LYON, David, Jesus in Disneyland: Religion in Postmodern Times.

Cambridge, UK : Polity Press, 2000. (The 188 pages, including 40 pages of foonotes, cost me $42.75 Canadian, inc. tax, and well worth it).

by Robert Brow   (www.brow.on.ca)


This does not offer a philosophical definition of what Postmodernism is (see Lyon's previous Postmodernity, 1994, 1999), and there is no mention of foundationalism. It is strictly a book by a sociologist (Prof. Lyon teaches at Queen's University, Kingston) for sociologists. The image of Disneyland is to capture our modern fragmented consumerism and fantasy world (11) as it is offered through CITs (communication and information technologies, x-xi, 16, 64-65, 102). In this world the old contrasts between religious faith and secularization are no longer valid (ix, 21, 24, 26-28, 137, 140). Sociologists need to view religion as a cultural resource (9, 32-33). Nor is it relevant to define religion as customary behavior (church-going) or cognitive activity (logical beliefs). It has to do with "faith, identity, and noncognitive aspects of life , such as emotion" (23).
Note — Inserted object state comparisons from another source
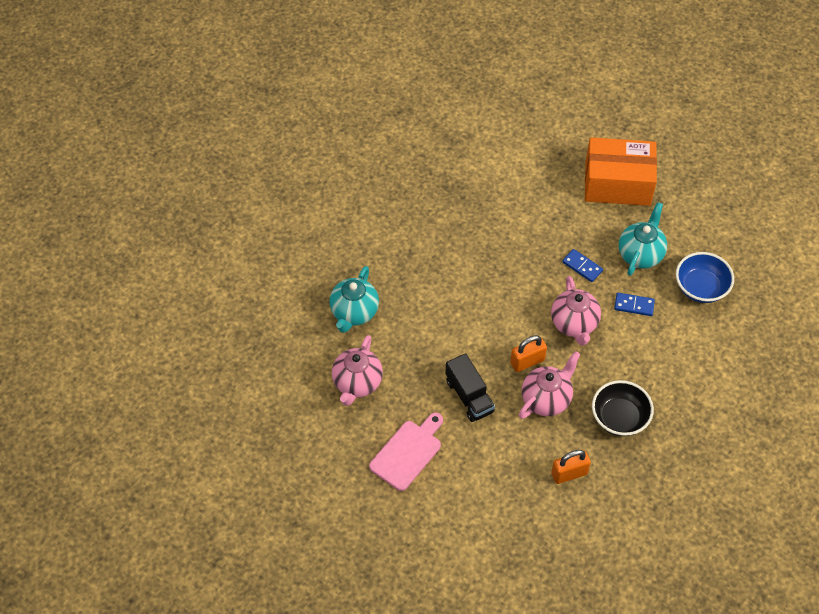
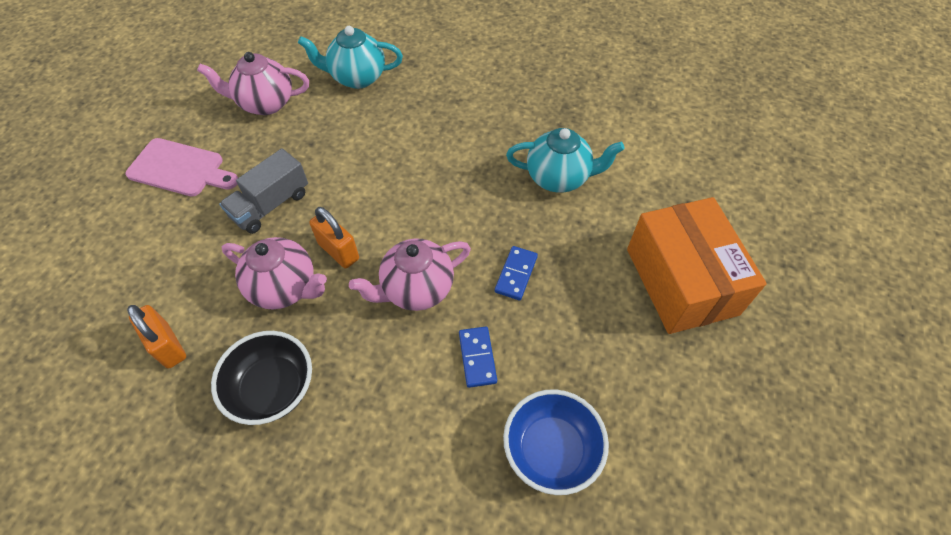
camera: 70 degrees right, 0 degrees up
(469, 396) = (270, 205): black truck -> grey truck
(640, 254) = (573, 343): turquoise teapot -> turquoise teapot (558, 178)

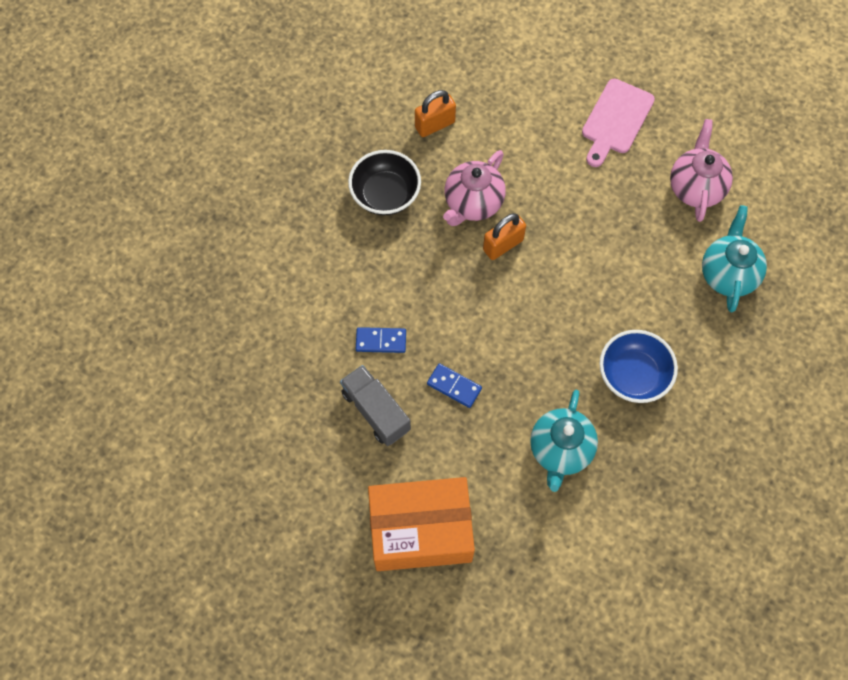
camera: 100 degrees right, 10 degrees up
(270, 205) = (562, 193): grey truck -> grey truck (376, 411)
(416, 289) = (453, 303): pink teapot -> none
(551, 450) = (295, 380): blue bowl -> blue bowl (633, 375)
Denominations used to be the "bureaucratic organizations" which were "used by social scientists and opinion pollsters as a means of gauging the strength of religion" (48, 139). But we need to include para-church organizations such as Promise Keepers (38), IVCF, educational institutions such as Trinity Western in B.C. and St. Paul's University in Ottawa, Willow Creek Community Church in Chicago, the Crystal Cathredral in California (48-50). Add in all the adherents who watch at home, and those who access the web sites of the Starseed Schools of Melchizedek and every other religious offering on the Internet. "The sacred symbols of religious communication circulate unpredictably, and promiscuously" (72). The Toronto Blessing (Airport Church Community Fellowship in Toronto) quickly had reverberations throughout the world (97). The whole global village turns out to be alive with "faith, spirituality, and the quest for transcendence" (137).
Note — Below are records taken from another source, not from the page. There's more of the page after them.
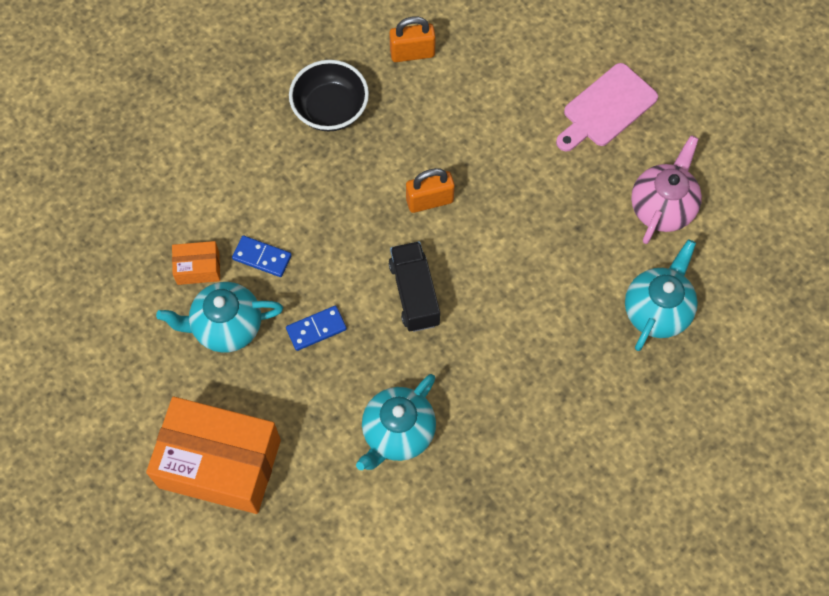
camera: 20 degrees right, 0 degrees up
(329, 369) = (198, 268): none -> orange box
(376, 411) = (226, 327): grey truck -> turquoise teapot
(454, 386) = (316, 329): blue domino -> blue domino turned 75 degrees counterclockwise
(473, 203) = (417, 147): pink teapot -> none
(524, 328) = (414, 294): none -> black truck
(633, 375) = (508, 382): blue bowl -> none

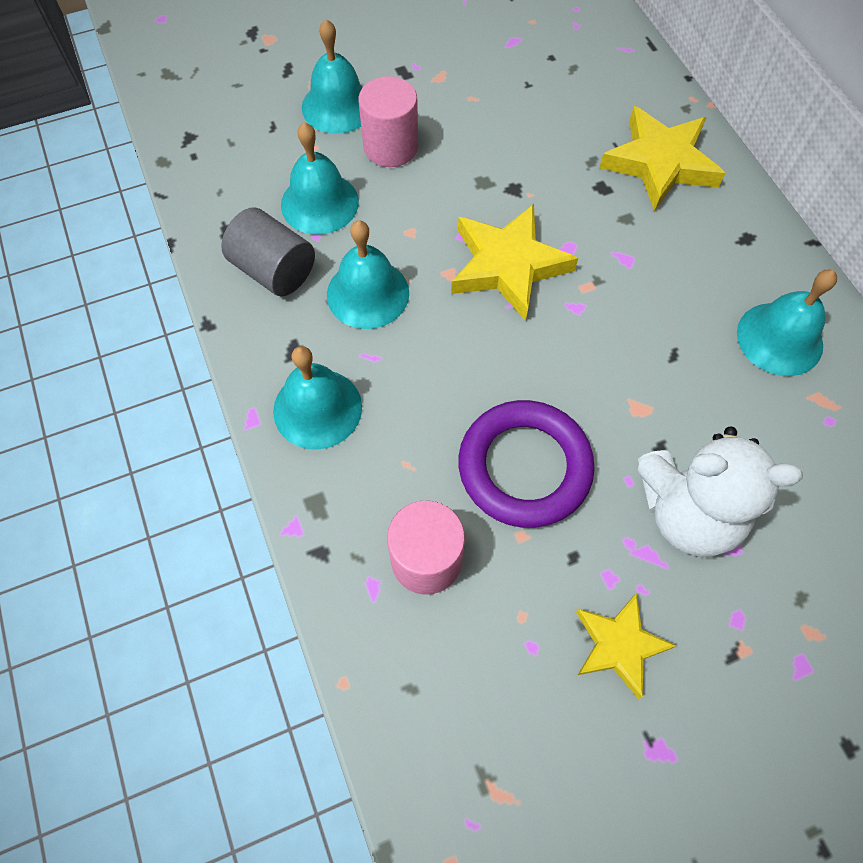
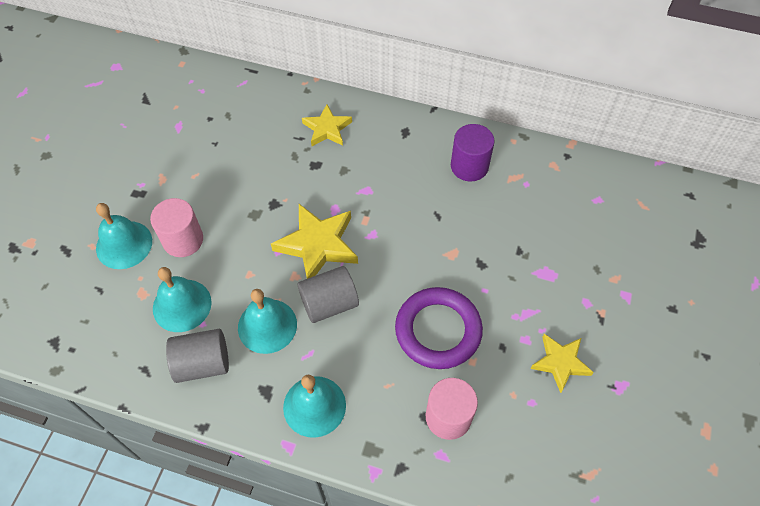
camera: 50 degrees left, 5 degrees down
(449, 330) = (329, 303): none -> grey cylinder
(660, 163) = (327, 129): yellow star -> yellow star, size x0.63
(687, 512) = (521, 279): white teddy bear -> none
(779, 338) = (469, 166): turquoise bell -> purple cylinder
In all this confusion Jesus is popular because "He's a pluralist, he welcomes outsiders, he welcomes women, he is against organized religion, he's for economic justice" (137, a quote from the Globe & Mail, January 2, 1999, A1, A6).

As Christians, what do we do with this confusion? I think Lyon's conclusion is that "The groups that will find a voice will be those that are able to encode their messages, their symbols, in ways that adapt them to the new media" (144). I would want to add that the creativity of the Holy Spirit gives all that we need to relate to that postmodern CIT world. That is what Paul did as he planted communities of the Spirit in every place. And I am sick of people who claim the Lord's church is losing ground.